Similarly, data at the same location from the second coil can be specified.


This leads to two separate equations, for the two unknowns f(y) and f(y+\Delta y) that can be solved for all the pixels in the reduced FOV and the reconstruction is ready!


However, a perquisite to the reconstruction is estimation of coil sensitivity profiles using either prescan data, fully-sampled calibration data, or low-rank methods such as ESPIRIT and similar methods.


A seemingly different but principally similar common method is GRAPPA, which stands for this long name.

Unlike SENSE, GRAPPA works in the k-space domain.

To have a “SENSE” of what grappa does (no pun intended), note that the image seen by each coil is actually the multiplication of the underlying image with the spatial sensitivity profile. 

In the k-space domain, this multiplication is equivalent by convolution with a kernel which is the fourier transform of the coil sensitivity. This convolution operation distributes the data across the k-space domain and creates correlations among data points. This means that if we know these correlation patterns we can synthesise the missing data points from the acquired points.


In practice, what we do in GRAPPA is that we use the fully-sampled central part of the k-space to learn the linear dependencies among data points, in other words learn the kernels, which we call the GRAPPA weights.

Then we use the kernels to interpolate the missing data points, and finally reconstruct data from single coils and combine.
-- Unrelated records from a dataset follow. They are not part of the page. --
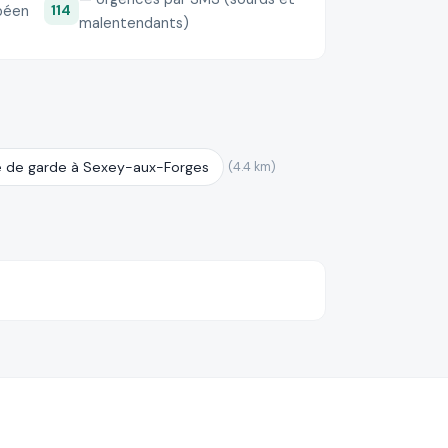
péen
114
malentendants)
 de garde à Sexey-aux-Forges
(4.4 km)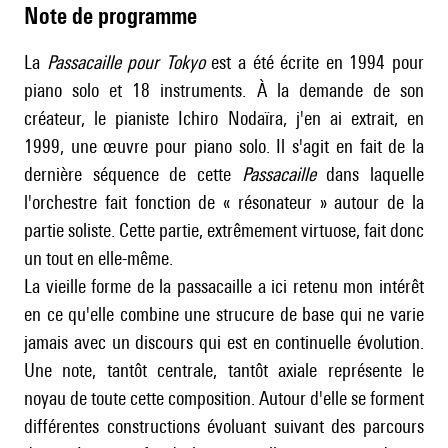
Note de programme
La
Passacaille pour Tokyo
est a été écrite en 1994 pour
piano solo et 18 instruments. À la demande de son
créateur, le pianiste Ichiro Nodaïra, j'en ai extrait, en
1999, une œuvre pour piano solo. Il s'agit en fait de la
dernière séquence de cette
Passacaille
dans laquelle
l'orchestre fait fonction de « résonateur » autour de la
partie soliste. Cette partie, extrêmement virtuose, fait donc
un tout en elle-même.
La vieille forme de la passacaille a ici retenu mon intérêt
en ce qu'elle combine une strucure de base qui ne varie
jamais avec un discours qui est en continuelle évolution.
Une note, tantôt centrale, tantôt axiale représente le
noyau de toute cette composition. Autour d'elle se forment
différentes constructions évoluant suivant des parcours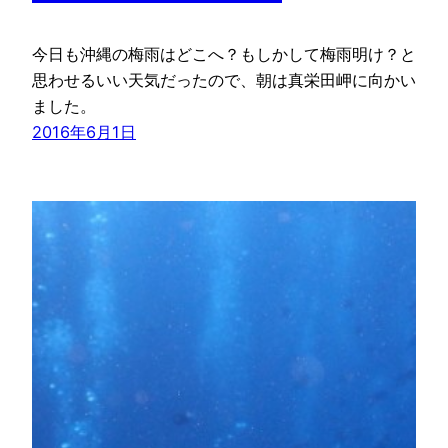
今日も沖縄の梅雨はどこへ？もしかして梅雨明け？と
思わせるいい天気だったので、朝は真栄田岬に向かい
ました。
2016年6月1日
Note that in this process we did not explicitly measure coil sensitivities, but implicitly estimated them while learning the kernels.


Here, again we have a couple of subtleties that could affect the reconstruction, such as the choice of the dimensions of kernels, how to solve the interpolation problem, and most importantly the assumption that the linear dependencies hold across the k-space that can be slightly violated in presence of imperfections.


To sum up, in this talk we saw how k-space is in principle related to the underlying object magnetisation.

We talked about the general problem of image reconstruction which is the solution of the encoding model.

How we can sample the k-space, either on the cartesian grid or in any arbitrary pattern.

And finally a couple of accelerated MRI techniques such as Partial fourier, SENSE and GRAPPA.


I hope that you enjoyed the talk and it had been useful, and I’d be glad to answer any questions.